Yes, that said Wal-Mart was prepared BEFORE Katrina made landfall. I think the head of Jefferson Parish (N.O. suburb) put it best:

"[if] the American government would have responded like Wal-Mart has responded, we wouldn't be in this crisis."


So, good for Wal-Mart. They're doing good and they're being recognized for it. Everybody wins, right? Well, not so fast. The WaPo reporters wrote this piece praising Wal-Mart, yet they insisted on taking shots at the company.
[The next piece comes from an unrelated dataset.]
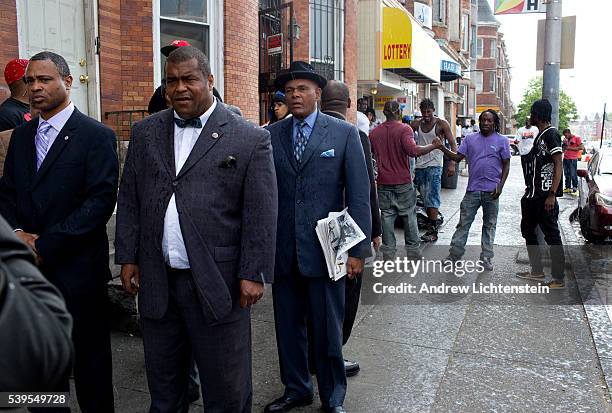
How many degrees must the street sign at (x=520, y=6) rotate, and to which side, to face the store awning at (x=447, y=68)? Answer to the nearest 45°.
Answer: approximately 180°

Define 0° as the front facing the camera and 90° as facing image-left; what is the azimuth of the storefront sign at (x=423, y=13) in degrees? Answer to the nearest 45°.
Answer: approximately 315°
I'll list a few:

... earned it near-universal praise at a time when the company is struggling to burnish its image.

Wal-Mart has much to gain though its conspicuous largesse -- it has hundreds of stores in Gulf Coast states and an image problem across the country ...
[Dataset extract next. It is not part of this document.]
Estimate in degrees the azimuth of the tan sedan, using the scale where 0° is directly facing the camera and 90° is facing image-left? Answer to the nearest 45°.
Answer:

The praise comes at a time when the chain faces a series of lawsuits over allegations of wage-and-hour-law violations and gender discrimination.

The same sophisticated supply chain that has turned the company into a widely feared competitor is now viewed as exactly what the waterlogged Gulf Coast needs.


See, here's my problem. I try to avoid Wal-Mart myself simply because I don't like the huge stores and the long lines. I do not, though, begrudge them the right to do something better than others and profit from that. In fact, I view the whole "Wal-Mart is evil" movement as a modern day vindication of Ayn Rand's paranoia. Here, though, Wal-Mart is doing an unqualified good thing. They're making donations, they're delivering donations, they're keeping their stores open. Heck, they've even promised jobs to displaced workers at other stores around the country. They're being a model corporate citizen and they're doing things the government in general and FEMA in particular are not doing. Yet, the WaPo folks can't resist the urge to remind us that Wal-Mart is bad.

Does Wal-Mart have an ulterior motive in giving away water and basic supplies and donating millions of dollars of cash? I DON'T CARE! More importantly, I seriously doubt that folks on the coast care what the motivation is. The relevant point is that Wal-Mart is getting it done better than most anyone right now.

So, just for a day or so, let's all cut Wal-Mart some slack and say, "GOOD JOB, WAL-MART!" Heck, I think I'm going to force myself to go down to the Beltline today and buy some useless plastic trinkets just out of appreciation.

Hat tip to Marginal Revolution for notice of the original story.

3 Comments:

At 3:17 PM, Blogger hybrisma said...

that "b" could be:
- beer.
- backgammon.
- bacon.
- badminton.
- ballet.
- bars.
- basketball.
- beach.
- bears.
- bats.
- bikinis.
- bingo.
- birds.
- blood.
- booze.
- babes.
- bulldogs.
there are some strange options.
cool blog.
keep it up. *

 
At 4:11 PM, Anonymous Anonymous said...

You're right. What I find a little disheartening is that Wal-Mart was been doing this type of thing everytime a disaster comes up for YEARS and yet no one says anything about that! What makes this time so special that all of a sudden The Washington Post and others take notice? I offer my donations to Wal-Mart because they don't do the "we'll match only what you give". They go beyond that as say "we'll get it to where it needs to go along with what we have to give." More often than not they make up the difference. So to all the Wal-Mart bashers-- GROW UP! We live in a country founded on CAPITALISM!

 
At 8:20 PM, Anonymous Anonymous said...

You know how Wal-Mart can afford to donate so much stuff and take care of its workers? The money comes from the constant overcharging I experience every time I shop at one of those dirty stores. And I'm not talking about overpriced merchandise- I'm talking about a price label that says one thing and a receipt that says another. So get off your Wal-Mart high horse. Target rules!